(Exercise goal): Pull out the lines of the material from the very first one down to the line that contains "family: Mytilidae", including that line, and reproduce them word for word.

(Data shown):
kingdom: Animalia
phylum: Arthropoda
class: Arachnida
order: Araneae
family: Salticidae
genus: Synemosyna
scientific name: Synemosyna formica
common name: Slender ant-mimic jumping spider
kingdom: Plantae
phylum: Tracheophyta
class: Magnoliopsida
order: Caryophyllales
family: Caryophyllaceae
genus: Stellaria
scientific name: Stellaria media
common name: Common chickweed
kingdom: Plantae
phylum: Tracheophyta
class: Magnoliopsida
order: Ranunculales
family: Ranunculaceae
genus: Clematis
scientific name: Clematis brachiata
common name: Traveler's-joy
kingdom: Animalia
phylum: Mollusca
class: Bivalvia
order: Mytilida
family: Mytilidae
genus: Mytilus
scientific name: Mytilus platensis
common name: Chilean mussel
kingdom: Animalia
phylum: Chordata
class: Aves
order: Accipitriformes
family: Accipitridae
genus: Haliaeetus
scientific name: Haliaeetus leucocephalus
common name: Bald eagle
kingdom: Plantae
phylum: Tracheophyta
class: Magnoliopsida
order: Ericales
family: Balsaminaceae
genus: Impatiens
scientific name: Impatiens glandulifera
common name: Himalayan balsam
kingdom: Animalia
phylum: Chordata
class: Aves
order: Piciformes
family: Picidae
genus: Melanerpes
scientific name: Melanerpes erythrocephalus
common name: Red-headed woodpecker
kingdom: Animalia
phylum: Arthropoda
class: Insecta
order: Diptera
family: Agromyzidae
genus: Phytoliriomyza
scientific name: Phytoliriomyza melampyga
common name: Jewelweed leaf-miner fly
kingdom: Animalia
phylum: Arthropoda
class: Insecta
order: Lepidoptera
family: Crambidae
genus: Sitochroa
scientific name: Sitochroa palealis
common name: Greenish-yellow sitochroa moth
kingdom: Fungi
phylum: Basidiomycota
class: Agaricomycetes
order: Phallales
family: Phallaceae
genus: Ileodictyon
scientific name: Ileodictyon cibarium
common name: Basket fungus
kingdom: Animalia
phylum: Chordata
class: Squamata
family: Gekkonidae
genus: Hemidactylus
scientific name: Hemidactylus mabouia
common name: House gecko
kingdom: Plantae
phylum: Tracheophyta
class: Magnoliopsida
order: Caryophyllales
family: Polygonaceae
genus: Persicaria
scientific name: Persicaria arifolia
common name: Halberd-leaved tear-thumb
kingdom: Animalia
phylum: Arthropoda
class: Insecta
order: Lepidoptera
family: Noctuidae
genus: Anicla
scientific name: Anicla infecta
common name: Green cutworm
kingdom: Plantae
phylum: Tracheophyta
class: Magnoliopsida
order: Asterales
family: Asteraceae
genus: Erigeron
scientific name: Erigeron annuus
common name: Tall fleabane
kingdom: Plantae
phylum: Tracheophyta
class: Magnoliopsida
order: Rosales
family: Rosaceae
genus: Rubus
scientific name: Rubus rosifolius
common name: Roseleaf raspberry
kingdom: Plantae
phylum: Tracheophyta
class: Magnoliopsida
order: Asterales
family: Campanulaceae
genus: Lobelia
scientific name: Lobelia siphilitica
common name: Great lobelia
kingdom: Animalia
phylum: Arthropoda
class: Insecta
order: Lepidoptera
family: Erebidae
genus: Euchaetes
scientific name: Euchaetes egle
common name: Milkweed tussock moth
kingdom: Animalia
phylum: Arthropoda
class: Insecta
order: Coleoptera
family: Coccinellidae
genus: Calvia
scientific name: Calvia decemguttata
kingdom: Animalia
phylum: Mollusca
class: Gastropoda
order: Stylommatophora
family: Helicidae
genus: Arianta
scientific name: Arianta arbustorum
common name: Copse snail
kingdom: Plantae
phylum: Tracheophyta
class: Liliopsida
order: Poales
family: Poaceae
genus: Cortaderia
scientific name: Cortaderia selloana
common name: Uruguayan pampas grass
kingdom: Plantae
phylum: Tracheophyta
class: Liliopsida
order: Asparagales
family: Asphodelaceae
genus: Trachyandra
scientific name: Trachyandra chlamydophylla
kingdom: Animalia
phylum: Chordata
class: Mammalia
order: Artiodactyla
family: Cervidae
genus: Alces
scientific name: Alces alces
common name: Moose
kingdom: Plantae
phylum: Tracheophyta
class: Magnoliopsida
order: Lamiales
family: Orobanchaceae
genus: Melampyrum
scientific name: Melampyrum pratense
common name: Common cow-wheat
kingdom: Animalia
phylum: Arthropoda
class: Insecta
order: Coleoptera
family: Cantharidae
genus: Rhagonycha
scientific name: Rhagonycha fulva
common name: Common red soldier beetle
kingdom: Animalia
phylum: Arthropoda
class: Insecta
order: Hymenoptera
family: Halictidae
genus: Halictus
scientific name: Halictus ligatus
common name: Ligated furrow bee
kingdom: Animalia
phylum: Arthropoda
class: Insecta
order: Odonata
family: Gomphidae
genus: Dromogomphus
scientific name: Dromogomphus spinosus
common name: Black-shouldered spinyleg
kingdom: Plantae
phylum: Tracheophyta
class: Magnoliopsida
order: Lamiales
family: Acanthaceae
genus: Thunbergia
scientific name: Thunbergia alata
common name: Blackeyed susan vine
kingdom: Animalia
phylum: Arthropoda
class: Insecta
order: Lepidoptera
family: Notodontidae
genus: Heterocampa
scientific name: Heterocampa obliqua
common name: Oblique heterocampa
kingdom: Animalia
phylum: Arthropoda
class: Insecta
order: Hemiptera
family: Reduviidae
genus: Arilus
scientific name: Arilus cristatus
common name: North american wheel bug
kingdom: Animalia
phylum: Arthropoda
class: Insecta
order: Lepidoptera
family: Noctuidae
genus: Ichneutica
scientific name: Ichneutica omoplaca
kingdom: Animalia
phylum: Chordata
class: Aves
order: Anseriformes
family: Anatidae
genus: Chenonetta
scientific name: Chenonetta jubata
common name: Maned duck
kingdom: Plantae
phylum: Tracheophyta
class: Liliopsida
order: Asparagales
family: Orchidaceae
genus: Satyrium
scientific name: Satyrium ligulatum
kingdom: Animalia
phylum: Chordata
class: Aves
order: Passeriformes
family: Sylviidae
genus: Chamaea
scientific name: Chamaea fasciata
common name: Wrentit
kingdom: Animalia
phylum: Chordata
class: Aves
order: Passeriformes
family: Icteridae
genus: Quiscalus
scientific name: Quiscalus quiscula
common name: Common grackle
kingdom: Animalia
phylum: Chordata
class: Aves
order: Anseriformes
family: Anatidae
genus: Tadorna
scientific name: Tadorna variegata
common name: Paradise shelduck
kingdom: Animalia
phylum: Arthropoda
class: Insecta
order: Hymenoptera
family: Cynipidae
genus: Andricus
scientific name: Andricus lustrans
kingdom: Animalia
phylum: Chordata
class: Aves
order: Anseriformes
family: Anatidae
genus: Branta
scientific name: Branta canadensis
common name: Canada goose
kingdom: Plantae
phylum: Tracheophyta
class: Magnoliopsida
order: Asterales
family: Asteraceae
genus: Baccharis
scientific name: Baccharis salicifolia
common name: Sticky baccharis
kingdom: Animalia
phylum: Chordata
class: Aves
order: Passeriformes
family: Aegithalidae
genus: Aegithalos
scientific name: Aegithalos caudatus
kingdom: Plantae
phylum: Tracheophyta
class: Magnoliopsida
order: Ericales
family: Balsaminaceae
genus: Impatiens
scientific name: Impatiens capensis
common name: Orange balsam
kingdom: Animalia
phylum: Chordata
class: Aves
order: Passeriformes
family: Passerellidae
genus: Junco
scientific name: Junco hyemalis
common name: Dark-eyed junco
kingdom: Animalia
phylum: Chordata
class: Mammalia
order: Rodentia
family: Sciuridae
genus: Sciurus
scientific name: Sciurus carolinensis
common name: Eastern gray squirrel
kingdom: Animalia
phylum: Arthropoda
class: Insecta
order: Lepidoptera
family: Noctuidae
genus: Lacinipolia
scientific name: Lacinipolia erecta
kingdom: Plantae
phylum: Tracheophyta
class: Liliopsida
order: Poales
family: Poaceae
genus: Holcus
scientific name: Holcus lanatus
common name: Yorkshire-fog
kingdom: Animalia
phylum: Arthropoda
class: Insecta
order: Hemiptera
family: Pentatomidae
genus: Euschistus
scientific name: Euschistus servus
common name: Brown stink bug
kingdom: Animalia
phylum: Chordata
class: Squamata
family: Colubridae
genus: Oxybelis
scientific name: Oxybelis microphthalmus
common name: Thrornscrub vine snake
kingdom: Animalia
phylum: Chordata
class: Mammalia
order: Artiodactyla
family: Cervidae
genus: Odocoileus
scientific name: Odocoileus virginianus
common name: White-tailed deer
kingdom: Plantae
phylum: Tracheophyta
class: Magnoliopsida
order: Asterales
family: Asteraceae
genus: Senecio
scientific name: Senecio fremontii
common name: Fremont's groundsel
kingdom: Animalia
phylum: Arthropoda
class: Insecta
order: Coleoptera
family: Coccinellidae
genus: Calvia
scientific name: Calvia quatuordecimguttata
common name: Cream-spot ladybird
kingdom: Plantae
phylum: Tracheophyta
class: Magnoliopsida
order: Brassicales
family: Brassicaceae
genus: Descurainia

(Solution to the exercise):
kingdom: Animalia
phylum: Arthropoda
class: Arachnida
order: Araneae
family: Salticidae
genus: Synemosyna
scientific name: Synemosyna formica
common name: Slender ant-mimic jumping spider
kingdom: Plantae
phylum: Tracheophyta
class: Magnoliopsida
order: Caryophyllales
family: Caryophyllaceae
genus: Stellaria
scientific name: Stellaria media
common name: Common chickweed
kingdom: Plantae
phylum: Tracheophyta
class: Magnoliopsida
order: Ranunculales
family: Ranunculaceae
genus: Clematis
scientific name: Clematis brachiata
common name: Traveler's-joy
kingdom: Animalia
phylum: Mollusca
class: Bivalvia
order: Mytilida
family: Mytilidae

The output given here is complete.